The first note was from March 3rd 2022, 8 days after we had closed on the business. The initial meeting with the employees had gone well and we were making good progress with all the transition work. However, there was one problem. It had been below freezing since we had taken over the business and we can’t install in that weather. There were plenty of jobs in the pipeline, but every freeze day meant no installs and no money coming in, while the loan interest kept ticking up and other expenses kept accruing.
We had structured a fairly tight deal from a starting cash perspective because we knew we were buying at a seasonal working capital high, wanted to keep the total cost of the purchase low to maximize our equity and had a revolving line of credit as a backup. Having half of your first months wiped out by weather and potentially having to draw on your revolver to make your first loan payment was a pretty good reality check.
In the end, the weather turned and we did plenty of installs before the first loan payment. The seasonal working capital unwinding also helped and so we didn’t come close to drawing on the revolver then or since.
March 31st 2022 - Holy cow, this could be $100mm business!
Only 4 weeks after the first note, I created this one. We had a massive pipeline and were hiring new installers. We were going to blow last year’s numbers out of the water and we hadn’t even started marketing yet. The prior owners always told us the summer was the busiest season, so if that is what March looked like, I couldn’t even imagine June.
With this kind of demand and the growth the market had seen over the last few years, the potential for this location was orders of magnitude higher than I had thought. And if that was the case for this market, it had to be the same for our expansion markets.
There truly was a few days of gold rush feeling. Sure execution is everything, but boy the opportunity felt massive.
Again, with the benefit of hindsight, it turned out that March had always been a strong selling month. But the company did not historically track sales, only installs, so we had no comparison.
June 4th 2022 - We’re going to go bankrupt
We were off to a great start in the first few months of the business when the macro economy started shifting. Inflations numbers had started picking up, gas prices skyrocketed and the FED had started hiking interest rates. Demand hadn’t slowed down and we had a strong pipeline, but the FED had explicitly stated that they would keep hiking rates until they had destroyed enough demand (especially in services including ours) to get inflation under control.

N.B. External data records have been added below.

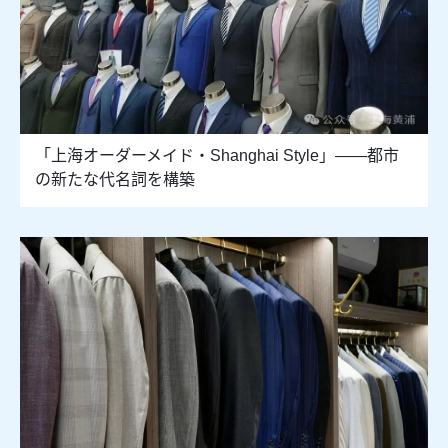
「上海オーダーメイド・Shanghai Style」――都市
の新たな代名詞を構築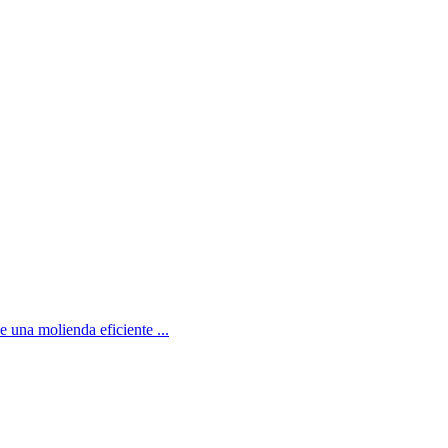
e una molienda eficiente ...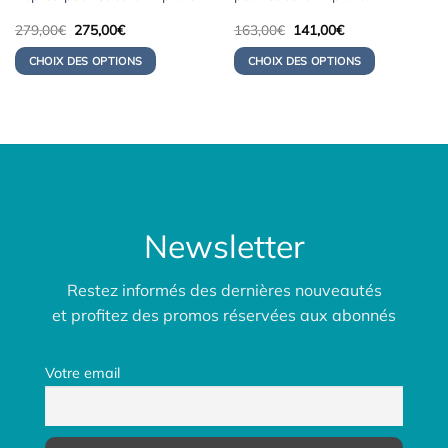
Le
Le
Le
Le
279,00
€
275,00
€
163,00
€
141,00
€
prix
prix
prix
prix
initial
actuel
initial
actuel
CHOIX DES OPTIONS
CHOIX DES OPTIONS
était :
est :
était :
est :
279,00€.
275,00€.
163,00€.
141,00€.
Newsletter
Restez informés des dernières nouveautés
et profitez des promos réservées aux abonnés
Votre email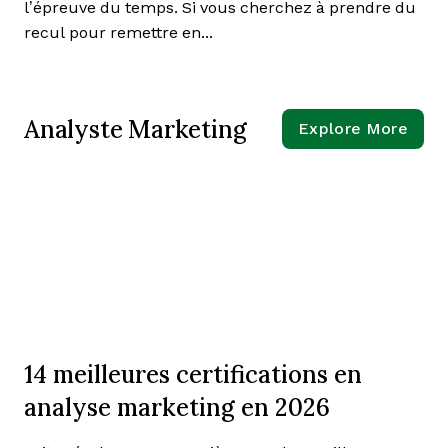
l’épreuve du temps. Si vous cherchez à prendre du
recul pour remettre en...
Analyste Marketing
Explore More
14 meilleures certifications en
analyse marketing en 2026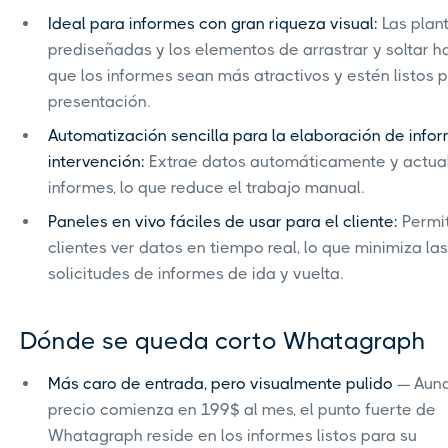
Ideal para informes con gran riqueza visual:
Las plant
prediseñadas y los elementos de arrastrar y soltar 
que los informes sean más atractivos y estén listos 
presentación.
Automatización sencilla para la elaboración de infor
intervención:
Extrae datos automáticamente y actual
informes, lo que reduce el trabajo manual.
Paneles en vivo fáciles de usar para el cliente:
Permit
clientes ver datos en tiempo real, lo que minimiza las
solicitudes de informes de ida y vuelta.
Dónde se queda corto Whatagraph
Más caro de entrada, pero visualmente pulido
— Aunq
precio comienza en 199$ al mes, el punto fuerte de
Whatagraph reside en los informes listos para su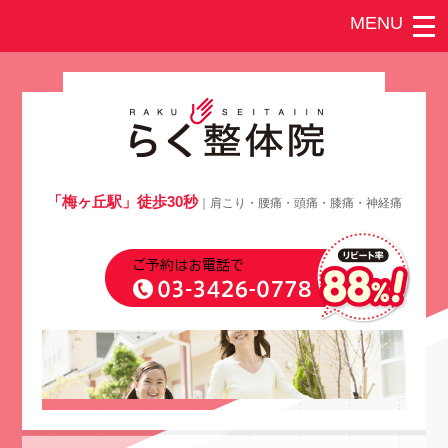
「梅ヶ丘駅」徒歩30秒
｜肩こり・腰痛・頭痛・膝痛・神経痛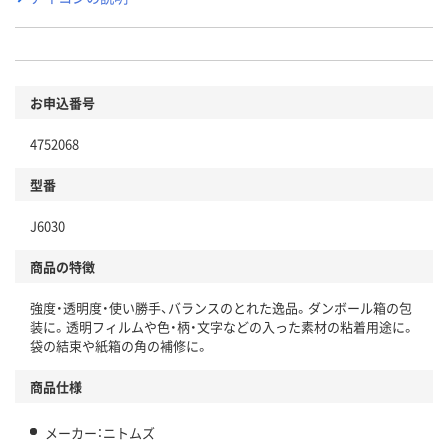
お申込番号
4752068
型番
J6030
商品の特徴
強度・透明度・使い勝手、バランスのとれた逸品。ダンボール箱の包
装に。透明フィルムや色・柄・文字などの入った素材の粘着用途に。
袋の結束や紙箱の角の補修に。
商品仕様
メーカー：ニトムズ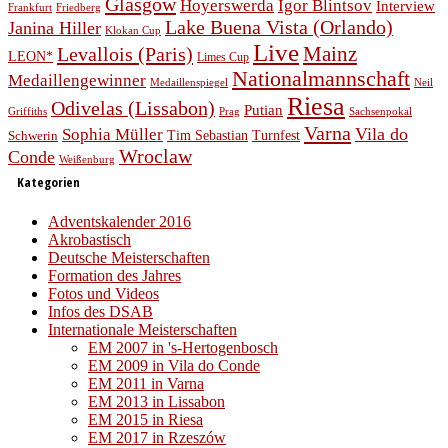
Glasgow
Hoyerswerda
Igor Blintsov
Interview
Frankfurt
Friedberg
Lake Buena Vista (Orlando)
Janina Hiller
Klokan Cup
Live
Levallois (Paris)
Mainz
LEON*
Limes Cup
Nationalmannschaft
Medaillengewinner
Medaillenspiegel
Neil
Riesa
Odivelas (Lissabon)
Putian
Prag
Griffiths
Sachsenpokal
Varna
Vila do
Sophia Müller
Schwerin
Tim Sebastian
Turnfest
Wroclaw
Conde
Weißenburg
Kategorien
Adventskalender 2016
Akrobastisch
Deutsche Meisterschaften
Formation des Jahres
Fotos und Videos
Infos des DSAB
Internationale Meisterschaften
EM 2007 in 's-Hertogenbosch
EM 2009 in Vila do Conde
EM 2011 in Varna
EM 2013 in Lissabon
EM 2015 in Riesa
EM 2017 in Rzeszów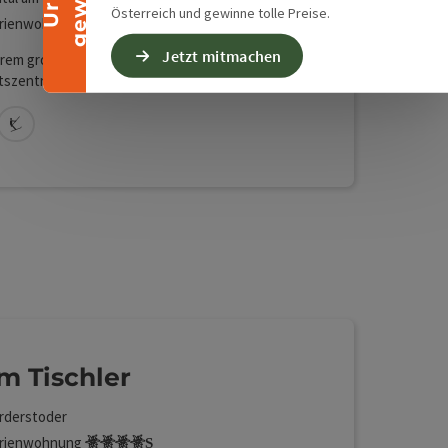
Österreich und gewinne tolle Preise.
rienwohnung
Jetzt mitmachen
erem großen Haus, nur wenige hundert Meter
tszentrum von Spital am Pyhrn
t, befindet sich unsere Ferienwohnung im 1.
Hinter dem Haus stehen kostenfreie Parkplätze
Lan (kostenlos)
Direkt am Skilift
fügung. Dort steht Ihnen auch ein Garten zur
ung. Die Wohnung besteht aus drei
zimmern, Wohnzimmer, Küche, einem großen
mmer mit Badewanne und Waschtockner und
Gäste-WC.
m Tischler
rderstoder
4S Edelweiß
rienwohnung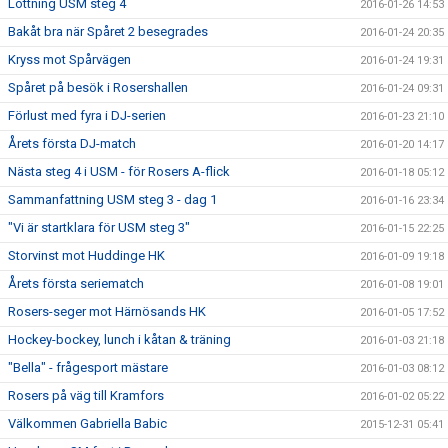
Lottning USM steg 4
2016-01-26 14:53
Bakåt bra när Spåret 2 besegrades
2016-01-24 20:35
Kryss mot Spårvägen
2016-01-24 19:31
Spåret på besök i Rosershallen
2016-01-24 09:31
Förlust med fyra i DJ-serien
2016-01-23 21:10
Årets första DJ-match
2016-01-20 14:17
Nästa steg 4 i USM - för Rosers A-flick
2016-01-18 05:12
Sammanfattning USM steg 3 - dag 1
2016-01-16 23:34
"Vi är startklara för USM steg 3"
2016-01-15 22:25
Storvinst mot Huddinge HK
2016-01-09 19:18
Årets första seriematch
2016-01-08 19:01
Rosers-seger mot Härnösands HK
2016-01-05 17:52
Hockey-bockey, lunch i kåtan & träning
2016-01-03 21:18
"Bella" - frågesport mästare
2016-01-03 08:12
Rosers på väg till Kramfors
2016-01-02 05:22
Välkommen Gabriella Babic
2015-12-31 05:41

Then the week of Memorial day rolls around and our leads dropped dramatically. Of course there was the possibility that people were just enjoying the long weekend instead of submitting turf requests, but after the spending too much time on economic news, it just felt like the FED was just going to crush us and the whole housing and home improvement industry.

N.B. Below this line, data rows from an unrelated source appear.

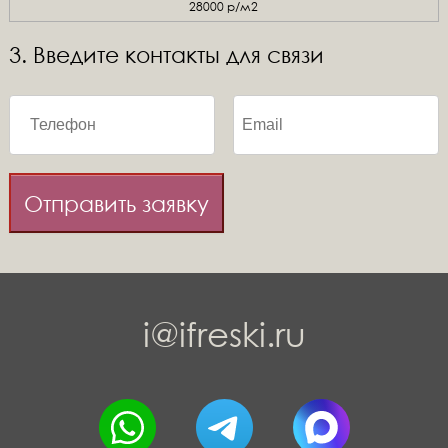
28000 р/м2
3. Введите контакты для связи
Отправить заявку
i@ifreski.ru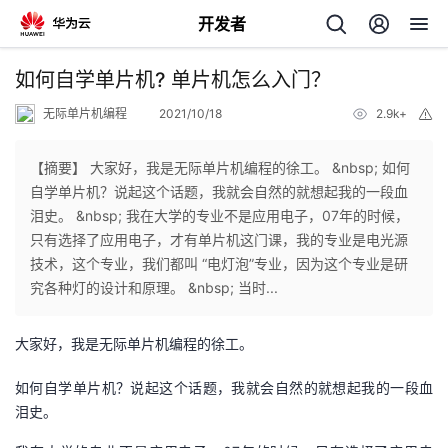
开发者
返
如何自学单片机? 单片机怎么入门？
回
无际单片机编程
2021/10/18
2.9k+
举
报
【摘要】 大家好，我是无际单片机编程的徐工。 &nbsp; 如何
自学单片机？说起这个话题，我就会自然的就想起我的一段血
泪史。 &nbsp; 我在大学的专业不是应用电子，07年的时候，
个
只有选择了应用电子，才有单片机这门课，我的专业是电光源
技术，这个专业，我们都叫 “电灯泡”专业，因为这个专业是研
我
人
究各种灯的设计和原理。 &nbsp; 当时...
的
主
大家好，我是无际单片机编程的徐工。
开
页
如何自学单片机？说起这个话题，我就会自然的就想起我的一段血
泪史。
发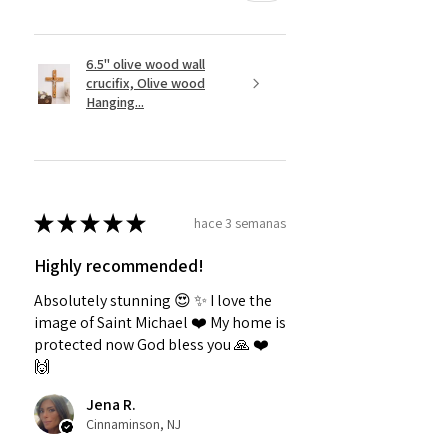
6.5" olive wood wall
crucifix, Olive wood
Hanging...
★
★
★
★
★
hace 3 semanas
Highly recommended!
Absolutely stunning 😍 ✨️ I love the
image of Saint Michael ❤️ My home is
protected now God bless you 🙏 ❤️
🙌
Jena R.
Cinnaminson, NJ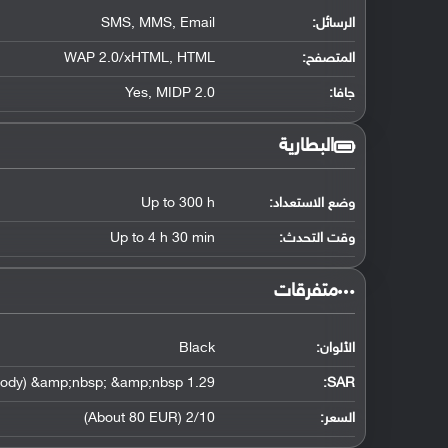
الرسائل:
SMS, MMS, Email
المتصفح:
WAP 2.0/xHTML, HTML
جافا:
Yes, MIDP 2.0
البطارية
وضع الاستعداد:
Up to 300 h
وقت التحدث:
Up to 4 h 30 min
‏متفرقات‏
الألوان:
Black
1.29 W/kg (head) &amp;nbsp; &amp;nbsp; 0.80 W/kg (body) &amp;nbsp; &amp;nbsp;
:
SAR
السعر:
2/10 (About 80 EUR)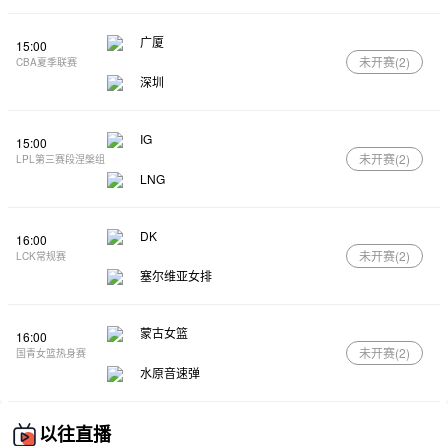
广厦
15:00
未开赛(
2
)
CBA夏季联赛
深圳
IG
15:00
未开赛(
2
)
LPL第三赛段涅槃组
LNG
DK
16:00
未开赛(
2
)
LCK常规赛
塞尔维亚女排
蒙古女篮
16:00
未开赛(
2
)
国青女篮热身赛
水原音速弹
以往直播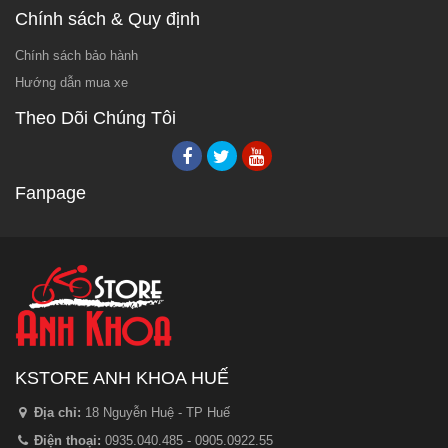
Chính sách & Quy định
Chính sách bảo hành
Hướng dẫn mua xe
Theo Dõi Chúng Tôi
Fanpage
KSTORE ANH KHOA HUẾ
Địa chỉ:
18 Nguyễn Huệ - TP Huế
Điện thoại:
0935.040.485 - 0905.0922.55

I did the quick back of the envelope math and determined that with the amount of leads we got over Memorial Day week, we would not be able to pay our debt service and things were probably going to get worse as the FED kept hiking.

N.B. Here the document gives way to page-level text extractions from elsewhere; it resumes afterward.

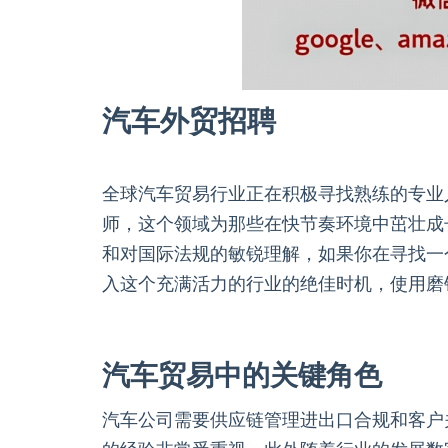
汽车外贸招聘
全球汽车贸易行业正在积极寻找熟练的专业
师，这个领域为那些在快节奏环境中茁壮成
和对国际法规的敏锐理解，如果你在寻找一
入这个充满活力的行业的绝佳时机，使用磨
汽车贸易中的关键角色
汽车公司需要供应链管理进出口合规和客户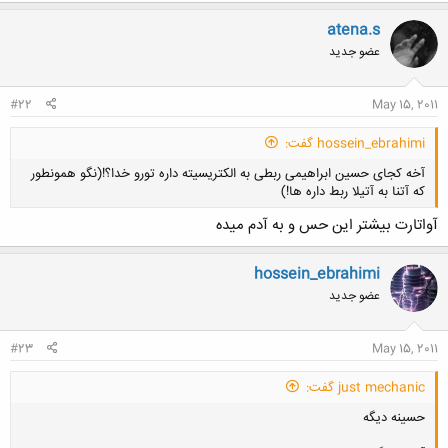
کلیک کنید تا باز شود...
atena.s
عضو جدید
#22
May 15, 2011
hossein_ebrahimi گفت:
آخه کجای حسین ابراهیمی ربطی به الکتریسیته داره تورو خدا؟!(نگو همونطور
که آتنا به آتیلا ربط داره ها!)
آواتارت بیشتر این حس و به آدم میده
hossein_ebrahimi
عضو جدید
کلیک کنید تا باز شود...
#23
May 15, 2011
just mechanic گفت:
حسینه دیگه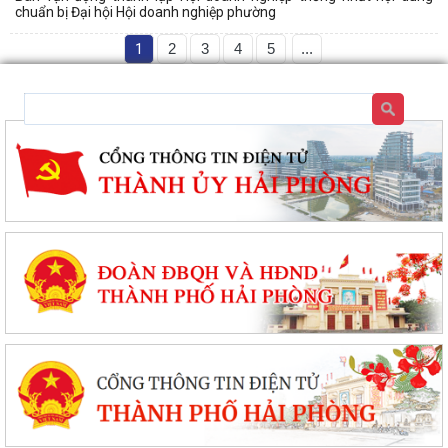
chuẩn bị Đại hội Hội doanh nghiệp phường
1
2
3
4
5
...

In reality, that week was an outlier and I hadn’t really accounted for contractor and referral leads that are harder to track but more steady. The next week leads rebounded and it turns out that making their backyard usable for their kids and pets is a pretty high priority for people, regardless of the macro economy.
Conclusion
After June 4th, there are no more entries. With every months that went by, we got more data and more experience to process the natural ups and downs of SMBs. There were still plenty of other wins and losses, but every day it gets easier to see the long-term trajectory of the business and to attribute the small ups and downs to noise.